The task | Strip out the pictures and output each remaining line of the data word for word.

-------- Supplied information --------

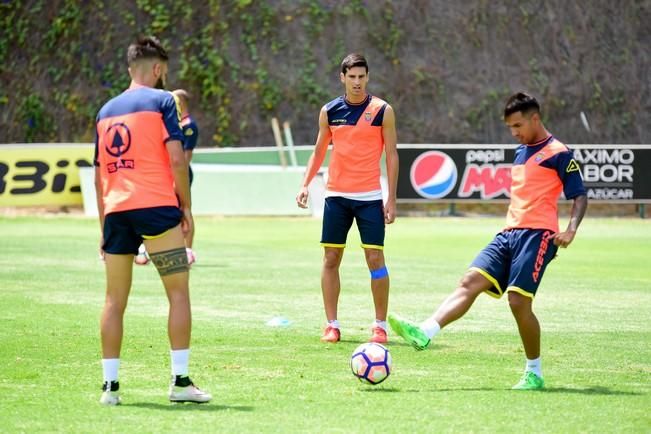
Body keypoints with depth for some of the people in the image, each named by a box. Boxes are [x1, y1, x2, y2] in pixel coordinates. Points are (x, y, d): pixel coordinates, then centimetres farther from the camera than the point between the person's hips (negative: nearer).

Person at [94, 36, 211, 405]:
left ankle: (110, 384, 5)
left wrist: (104, 225, 22)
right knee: (179, 292, 2)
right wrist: (186, 207, -2)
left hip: (115, 211, 5)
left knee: (115, 300, 8)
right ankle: (181, 381, -4)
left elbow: (100, 173, 18)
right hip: (155, 207, -5)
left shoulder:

--------

Response to the task |
Body keypoints with depth for some of the people in the image, each named by a box. Boxes are [x1, y1, x2, y2] in pixel coordinates. Points are (x, y, d): pixel coordinates, then centimetres farther from the camera than the point between the person's hips (negative: nearer).

Person at [94, 36, 211, 405]:
left ankle: (110, 384, 5)
left wrist: (104, 225, 22)
right knee: (179, 292, 2)
right wrist: (186, 207, -2)
left hip: (115, 211, 5)
left knee: (115, 300, 8)
right ankle: (181, 381, -4)
left elbow: (100, 173, 18)
right hip: (155, 207, -5)
left shoulder:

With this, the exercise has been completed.